Ursache von Alveolitis sicca

Ursache von Alveolitis sicca ist ein Zerfall vom Blutgerinnsel im Kieferfortsatz.

Nach einer Zahnentfernung füllt sich die Operationswunde im Normalfall mit Blut, wo durch den Gerinnungsvorgang sich ein Koagulum bildet, da die den Alveolarfortsatz bedeckende Alveolarmukosa als frei bewegliche Mundschleimhaut fehlt. Bis die Oberfläche der Wunde mit Schleimhaut überwachsen ist, schützt Blutgerinnsel  die Alveole vor dem Eindringen von Keimen wie Bakterien Viren und Pilze die im Mund bzw. Mundhöhle vorhanden sind. Wenn der Blutpropf aus irgendeinem Grund undicht wird, so weil das Koagulum schrumpft oder durch chemische Einflüsse in der Mundhöhle zerstört wird, erfolgt keine Heilung, denn der Blutpfropf als Koagulum hat die Aufgabe der Heilung vom Defekt und verschliesst die Knochenwunde, damit die Alveole vor eindringenden Bakterien geschützt ist.. Es können auch mechanische Ursachen bei der Zahnpflege oder andere Gründe sein, so verursachen auch eingedrungene Keime und Mikroorganismen (Mikroben) eine weitere Zerstörung vom Blutgerinnsel. Eine Alveolitis ist eine Austrocknung der Aveole im  Alveolarknochen und damit eine einhergehende Entzündung der umliegenden Nerven, das leichte bis sehr heftige Schmerzen auslöst, die einige Wochen andauern können.
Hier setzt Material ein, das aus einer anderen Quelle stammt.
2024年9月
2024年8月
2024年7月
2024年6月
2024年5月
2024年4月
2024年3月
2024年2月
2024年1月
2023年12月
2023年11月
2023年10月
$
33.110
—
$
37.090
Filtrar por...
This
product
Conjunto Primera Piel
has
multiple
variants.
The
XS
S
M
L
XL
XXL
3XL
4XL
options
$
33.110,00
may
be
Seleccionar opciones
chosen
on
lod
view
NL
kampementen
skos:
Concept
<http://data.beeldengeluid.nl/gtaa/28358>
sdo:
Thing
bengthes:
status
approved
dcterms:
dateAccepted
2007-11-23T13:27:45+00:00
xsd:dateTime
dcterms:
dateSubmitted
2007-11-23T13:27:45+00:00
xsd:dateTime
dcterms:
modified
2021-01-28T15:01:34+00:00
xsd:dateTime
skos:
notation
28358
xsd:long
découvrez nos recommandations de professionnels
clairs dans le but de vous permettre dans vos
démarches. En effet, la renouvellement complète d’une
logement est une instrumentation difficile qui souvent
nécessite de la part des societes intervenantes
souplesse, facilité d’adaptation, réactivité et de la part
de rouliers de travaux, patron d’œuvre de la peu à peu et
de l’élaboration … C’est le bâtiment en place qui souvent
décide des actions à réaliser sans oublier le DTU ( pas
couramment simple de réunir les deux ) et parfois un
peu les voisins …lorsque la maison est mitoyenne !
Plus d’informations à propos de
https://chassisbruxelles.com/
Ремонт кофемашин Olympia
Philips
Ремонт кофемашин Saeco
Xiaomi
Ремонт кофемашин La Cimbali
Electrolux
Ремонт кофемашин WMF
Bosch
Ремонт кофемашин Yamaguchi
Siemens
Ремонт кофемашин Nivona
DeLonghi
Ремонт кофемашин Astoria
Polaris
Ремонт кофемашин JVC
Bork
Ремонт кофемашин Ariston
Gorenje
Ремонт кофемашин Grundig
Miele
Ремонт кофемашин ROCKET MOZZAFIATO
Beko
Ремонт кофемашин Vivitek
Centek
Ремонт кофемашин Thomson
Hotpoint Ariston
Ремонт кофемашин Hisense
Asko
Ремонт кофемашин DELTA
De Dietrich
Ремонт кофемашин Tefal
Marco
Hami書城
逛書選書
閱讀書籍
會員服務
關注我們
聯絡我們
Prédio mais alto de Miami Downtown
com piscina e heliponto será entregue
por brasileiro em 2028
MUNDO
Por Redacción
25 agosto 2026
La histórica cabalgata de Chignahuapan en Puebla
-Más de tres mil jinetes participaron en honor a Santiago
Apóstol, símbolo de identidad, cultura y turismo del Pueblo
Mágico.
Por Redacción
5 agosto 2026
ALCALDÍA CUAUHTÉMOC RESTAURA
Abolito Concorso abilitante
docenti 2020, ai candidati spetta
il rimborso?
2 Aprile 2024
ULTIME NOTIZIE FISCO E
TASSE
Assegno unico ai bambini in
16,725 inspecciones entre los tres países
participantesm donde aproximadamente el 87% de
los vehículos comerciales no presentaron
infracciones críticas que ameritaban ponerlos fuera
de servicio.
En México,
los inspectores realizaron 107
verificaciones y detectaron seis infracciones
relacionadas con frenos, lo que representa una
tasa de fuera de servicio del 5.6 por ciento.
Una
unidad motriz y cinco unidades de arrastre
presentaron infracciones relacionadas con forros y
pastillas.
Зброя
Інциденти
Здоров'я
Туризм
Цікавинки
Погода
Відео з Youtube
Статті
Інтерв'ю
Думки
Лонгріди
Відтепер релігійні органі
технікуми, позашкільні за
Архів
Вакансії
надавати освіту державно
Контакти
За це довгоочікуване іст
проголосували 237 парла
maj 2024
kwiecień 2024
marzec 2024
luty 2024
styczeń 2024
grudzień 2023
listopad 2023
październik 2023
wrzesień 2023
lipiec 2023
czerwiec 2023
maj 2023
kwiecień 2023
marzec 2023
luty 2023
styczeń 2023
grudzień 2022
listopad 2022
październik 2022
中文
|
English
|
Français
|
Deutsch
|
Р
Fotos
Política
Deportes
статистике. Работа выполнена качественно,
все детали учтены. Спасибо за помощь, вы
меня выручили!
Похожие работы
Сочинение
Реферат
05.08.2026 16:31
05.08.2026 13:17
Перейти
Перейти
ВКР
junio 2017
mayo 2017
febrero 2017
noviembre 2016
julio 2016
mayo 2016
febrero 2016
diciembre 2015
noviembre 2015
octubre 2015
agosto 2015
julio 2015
In seltenen Fällen können nach der Extraktion auch Schwellungen mit einer „dicken Backe“ entstehen. Durch die Alveolitis sicca kann auch Mundgeruch auftreten, wenn Dolor post nicht mit Antibiotikum und zusätzlich Schmerzmittel behandelt wird oder mit einem "Verband" als Trägermaterial in die Alveole als Tamponade eingebracht wird. Die Tamponade sollte öfters gewechselt werden, doch Depottamponaden können bis zu drei Wochen halten. Bis Schleimhaut über die Nervensensoren gewachsen ist, kann die Behandlung bei einigen Menschen mit Allgemeinerkrankungen einige Wochen dauern.